Although many of the terms of LOIs are non-binding and subject to negotiation, the LOI sets the “tone” and “expectations” of the parties up front prior to the commencement of due diligence and sale and purchase agreement drafting.  It is critical for both parties to communicate openly and clearly with a full understanding of the key terms of an LOI to facilitate a smoother transition to a definitive purchase agreement. If the key terms of the LOI are not fully understood, it may lead to disputes or failed expectations between the parties, and ultimately may result in a delayed, abandoned. or more costly transaction.  

The following is a representative (not all-inclusive) list of some of the more important and critical path issues that should be considered by the buyer and seller when negotiating an LOI:  

  • Is the proposed structure of the acquisition clearly defined in the LOI? There are many different ways to structure an M&A transaction, for example, all of the stock of a company can be purchased, or the purchase can be limited to certain identified business assets and liabilities, such as a particular product or service. There are significant tax implications that would need to be   considered depending on the agreed-upon structure. Additionally, the due diligence, timeline, and purchase price (including payment terms and conditions) of the transaction could vary significantly depending on the negotiated structure. If the framework of the structure is agreed to in the LOI stage, expectations can be set as to the due diligence and contract negotiation process, net proceeds, and timeline of the transaction. Buyers and sellers should consult with qualified transaction professionals (accounting/tax advisors, legal counsel, bankers, etc.) before executing an LOI to mitigate the risk of the negotiated terms being improperly vetted or incorrectly understood by buyer and seller before executing the LOI.
  • What is the basis and methodology for determining the purchase price (EBITDA multiple, revenue multiple, asset valuation, etc.) and how will the purchase price be structured, (cash, stock, earn-out, hold-back, or combination thereof)? If valuation is based on EBITDA or revenue multiples, what time periods will serve as the base period? If stock is included in the transaction, how will the valuation and timing of the shares be determined? Will the stock consideration be limited to stock in company sold or stock in the buyer’s entire company? Additionally, transaction structures can include roll-over equity. Roll-over equity is a portion of the proceeds (generally a minority share) from the sale of a business reinvested into the company by seller to serve as an incentive for a seller to stay involved and committed in the sold company post-transaction, as well as to a provide buyer with a vehicle to partially finance the overall purchase of the company. An understanding of the significant components of the consideration at the LOI stage would allow for better tax planning.  

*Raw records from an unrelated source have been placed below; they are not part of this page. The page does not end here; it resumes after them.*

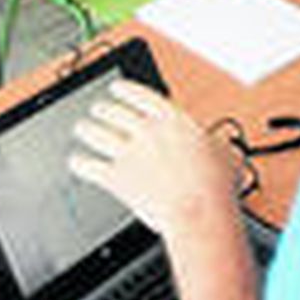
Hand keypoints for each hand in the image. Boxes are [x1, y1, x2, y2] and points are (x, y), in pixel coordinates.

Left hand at [69, 81, 240, 238]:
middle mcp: (146, 131)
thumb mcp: (224, 154)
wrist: (197, 211)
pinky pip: (90, 166)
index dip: (126, 90)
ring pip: (97, 134)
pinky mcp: (116, 177)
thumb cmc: (214, 187)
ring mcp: (128, 152)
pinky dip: (80, 164)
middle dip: (102, 110)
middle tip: (97, 110)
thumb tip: (220, 149)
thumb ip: (214, 146)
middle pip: (114, 112)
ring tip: (82, 128)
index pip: (142, 95)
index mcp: (172, 120)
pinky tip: (76, 163)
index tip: (116, 88)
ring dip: (86, 130)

  • Is the basis of accounting for 1) the financial statements, including EBITDA, 2) net working capital (NWC), 3) revenue and margin, etc. clear in the LOI (GAAP, accrual, modified accrual, cash, tax, or specific company basis of accounting, etc.)? If the LOI lacks clarity of the basis of accounting upon which financial results, EBITDA, revenue, margin, and NWC are defined, it could result in potentially significant unexpected financial results and purchase price implications as the transaction progresses. One of the most negotiated terms in an M&A transaction is NWC and many LOIs include a provision which requires a seller to leave a “normalized level of net working capital” at the closing date. NWC is broadly defined as current assets less current liabilities; however, there are nuances to the calculation of normalized NWC and those nuances could significantly impact the calculation and resultant financial proceeds at closing. It would be important for both buyer and seller to have a clear understanding of the accounting method used to calculate NWC. Will NWC be calculated using the seller’s historical method of accounting, GAAP, or a different method of accounting?  Additionally, the LOI could clearly define which current assets and liabilities will be included or excluded in the definition of NWC. It is also important for the buyer and seller to be in complete agreement on the definition and basis of accounting for other key financial metrics such as EBITDA, revenue, margin and debt.

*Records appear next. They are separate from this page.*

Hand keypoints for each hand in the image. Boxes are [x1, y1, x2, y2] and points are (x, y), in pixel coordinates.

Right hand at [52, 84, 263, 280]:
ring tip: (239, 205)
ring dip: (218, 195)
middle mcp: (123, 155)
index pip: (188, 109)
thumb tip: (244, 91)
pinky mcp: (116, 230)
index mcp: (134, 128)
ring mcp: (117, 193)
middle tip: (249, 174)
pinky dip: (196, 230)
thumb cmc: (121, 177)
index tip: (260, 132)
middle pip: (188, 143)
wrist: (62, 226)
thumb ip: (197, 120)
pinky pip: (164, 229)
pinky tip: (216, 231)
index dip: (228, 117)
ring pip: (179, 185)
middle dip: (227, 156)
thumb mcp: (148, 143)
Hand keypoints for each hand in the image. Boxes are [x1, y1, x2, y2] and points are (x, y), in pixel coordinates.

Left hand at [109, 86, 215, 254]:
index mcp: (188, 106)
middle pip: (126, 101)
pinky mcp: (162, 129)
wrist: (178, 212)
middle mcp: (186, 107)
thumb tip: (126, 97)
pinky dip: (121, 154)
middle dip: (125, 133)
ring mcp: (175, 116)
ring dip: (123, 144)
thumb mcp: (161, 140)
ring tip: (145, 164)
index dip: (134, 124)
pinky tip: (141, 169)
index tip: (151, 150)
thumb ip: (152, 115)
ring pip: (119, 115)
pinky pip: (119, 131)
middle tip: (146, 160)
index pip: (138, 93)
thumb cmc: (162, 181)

  • If the M&A transaction includes an earn-out provision, are the terms of the earn-out provision clearly outlined and defined, including an example calculation and the basis of accounting that will be used for the earn-out (historical seller accounting, buyer accounting, or some variation thereof)? Earn-outs represent additional consideration that a seller of a business can receive based on the future performance of the business sold. Earn-outs can be structured based on EBITDA, revenue, gross margin and/or net income realized, or other metrics such as NWC, cash flow or debt levels at certain pints in time. Both parties should agree upfront to the metrics of an earn-out, including the basis of accounting that the earn-out will be calculated, to alleviate unintended surprises during the definitive purchase agreement negotiation or post-transaction disputes when the earn-out is calculated.  

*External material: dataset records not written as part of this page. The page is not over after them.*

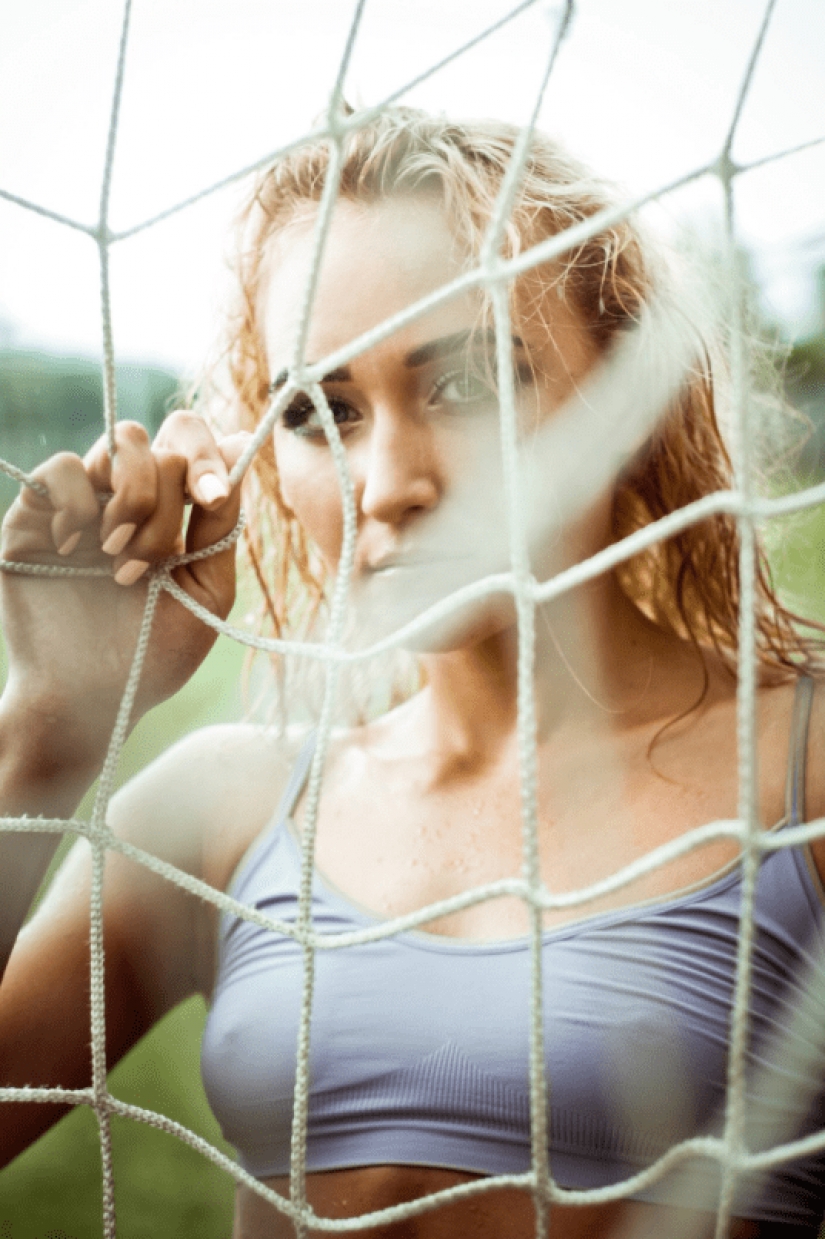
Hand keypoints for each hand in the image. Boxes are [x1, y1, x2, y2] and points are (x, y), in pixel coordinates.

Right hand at [0, 413, 248, 767]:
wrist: (89, 699)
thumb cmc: (150, 655)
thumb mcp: (206, 592)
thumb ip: (221, 524)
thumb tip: (237, 444)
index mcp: (176, 514)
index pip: (198, 445)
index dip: (211, 457)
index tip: (211, 499)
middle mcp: (131, 499)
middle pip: (165, 440)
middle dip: (169, 498)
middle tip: (152, 563)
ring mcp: (85, 501)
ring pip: (122, 442)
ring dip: (133, 501)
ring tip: (119, 561)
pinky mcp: (35, 513)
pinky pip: (65, 466)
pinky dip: (79, 503)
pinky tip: (75, 549)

  • Do the parties understand how the valuation of the business is being determined? Is there an understanding of how/if the purchase price will be revised if more current financial results improve or decline? Clear and open communication as to how the company valuation was determined (e.g., multiple of EBITDA, revenue, or another financial or operating performance metric) can help facilitate discussion and agreement of how a change in the seller’s financial performance during the transaction due diligence and contract negotiation process would impact the purchase price. M&A processes can take a considerable amount of time and expense to negotiate and close, and a well-conceived and written LOI can alleviate surprises or disagreements as the M&A transaction progresses to close.    
  • Does the LOI include the timeline of the due diligence and transaction process, including the types of due diligence being performed and the exclusivity period? The exclusivity period is the timeframe that a seller is prohibited from marketing the business or continuing with activities that relate to the sale of a business with parties other than the prospective buyer with whom they have signed the LOI. Exclusivity periods should allow for enough time to facilitate a thorough buyer (and seller) due diligence process and workout the terms of a definitive agreement without either party taking undue risk. The LOI should also detail the party’s ability to extend the exclusivity period as well as the termination provisions. The key diligence workstreams should also be clearly described in the LOI so that the parties can be best prepared.  
  • Who will pay the transaction-related fees, including representation and warranty Insurance? There may be an opportunity to include a breakup fee (including whether the terminating party is responsible for the transaction costs of the terminated party) to protect both the buyer and seller if the transaction is terminated after significant level of effort and cost has been incurred.  
  • Have post-transaction employment, consulting, and non-compete agreements been negotiated for key employees and owners? Key terms of such agreements could be agreed during drafting of the LOI so there are agreements of the compensation, benefits, and obligations of the owners moving forward. The compensation package and responsibilities for the ownership group and executives of a business could be significantly different pre- and post-transaction close.  

Buyers and sellers should always obtain advice from their professional service team before executing an LOI to make sure there is a clear understanding of the key terms as well as the implications resulting from executing the LOI.